One way for two groups to become reproductively isolated from one another is by developing different dietary preferences.  This can happen when groups specialize on different parts of a resource (large versus small seeds, or insects that live on the outer tips of tree branches versus inner foliage near the trunk).  This results in individuals of different groups encountering one another only rarely simply because they are foraging in different habitats or different parts of the same habitat.  Diet-driven habitat isolation is different from the patterns of spatial separation I covered in my last post because it is not an geographical accident or some inherent physiological tolerance that is separating members of the two groups.

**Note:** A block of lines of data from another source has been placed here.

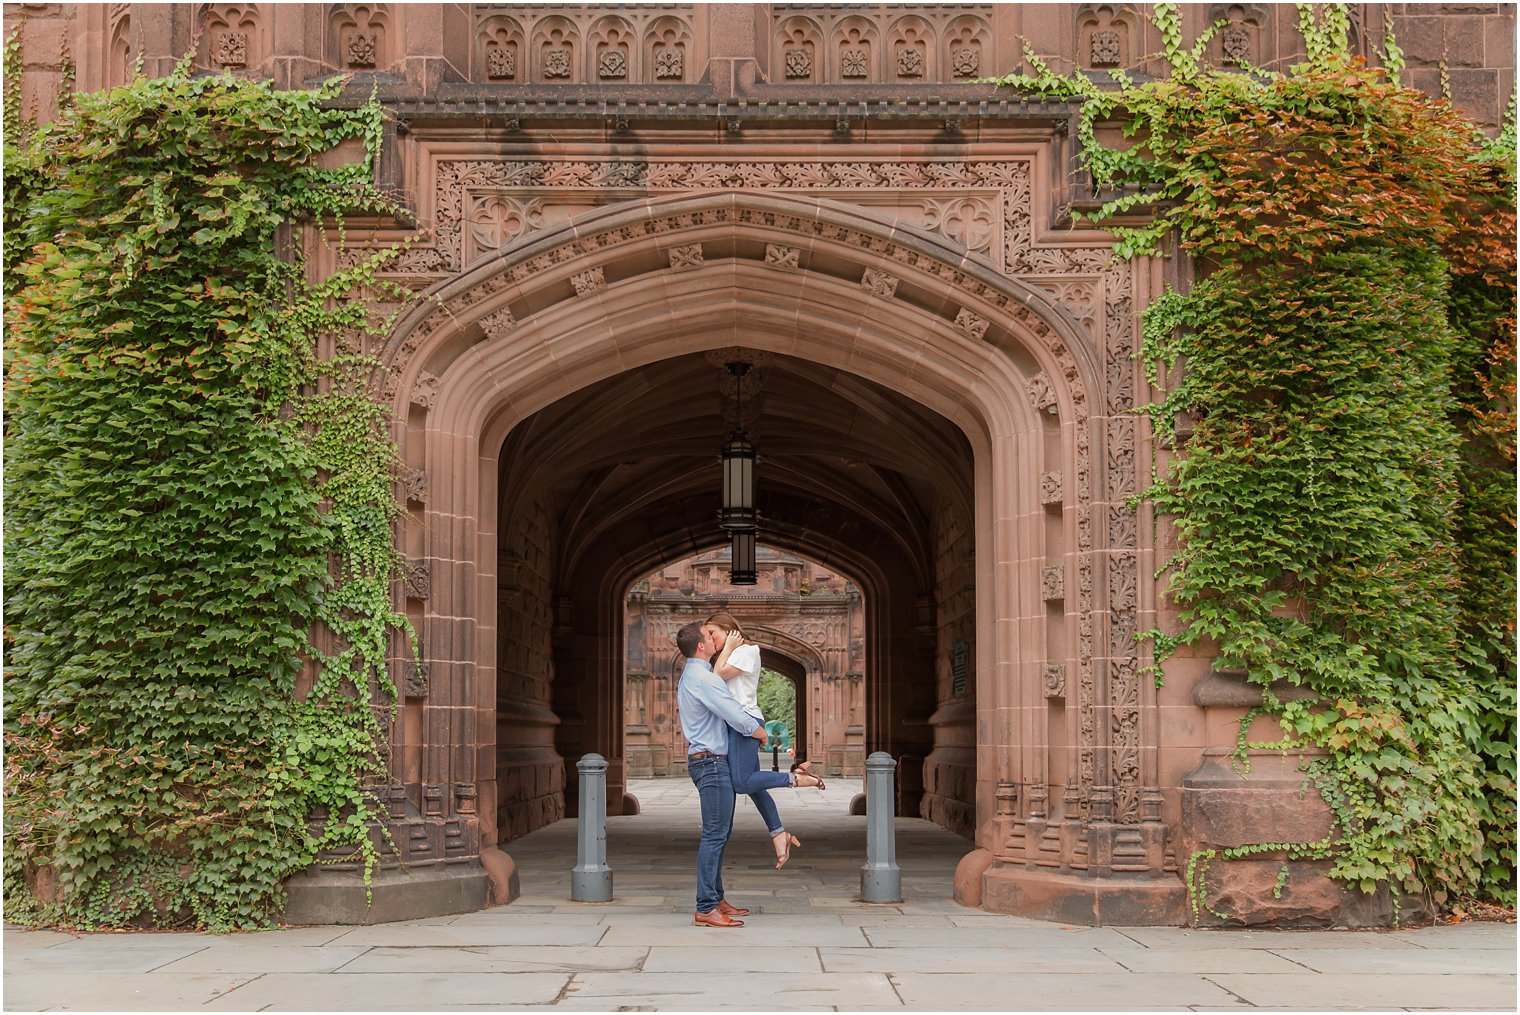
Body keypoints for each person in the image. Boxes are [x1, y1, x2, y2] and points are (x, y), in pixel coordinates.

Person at [704, 612, 825, 870]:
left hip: (744, 722)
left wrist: (728, 647)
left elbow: (717, 676)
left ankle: (797, 778)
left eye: (713, 632)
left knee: (742, 782)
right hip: (736, 723)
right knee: (754, 785)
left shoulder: (747, 650)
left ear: (729, 629)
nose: (710, 639)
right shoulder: (735, 651)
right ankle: (779, 833)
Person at [675, 620, 766, 928]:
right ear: (701, 646)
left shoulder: (694, 674)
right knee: (714, 835)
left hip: (709, 760)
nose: (715, 639)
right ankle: (705, 906)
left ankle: (716, 897)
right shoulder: (704, 679)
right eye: (709, 636)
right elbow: (734, 713)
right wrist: (759, 733)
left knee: (720, 833)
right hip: (712, 762)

Dietary preferences can arise by mutation or in response to competition.  Favorable mutations may allow one group to utilize a whole new type of food which opens new habitats for that group to evolve into.  Such dietary innovations can lead to the evolution of different morphological features that further aid in the use the new resource.  These different morphologies can in turn lead to further reproductive isolation, and this process can become a self-reinforcing cycle.  This cycle is also supported by hybrids frequently having morphologies that are intermediate between the two groups.  These intermediate morphologies will likely be inferior to either of the groups and will result in hybrids leaving fewer, or no, offspring.  Natural selection will then favor adaptations to avoid hybrid matings because these matings will be wasted reproductive effort.  Competition can lead to differing dietary preferences by favoring the individuals in a population that are best suited to utilizing the extremes of a resource.  This can occur when competition for food resources is high.  Then if one group is able to utilize one end of a continuum and another group is able to utilize the other end, these populations may become favored because they avoid much of the competition.  Again, hybrids may do poorly because of intermediate morphologies that have evolved in response to the extreme ends of the food continuum, and also because they may have to deal with stronger competition from the other group.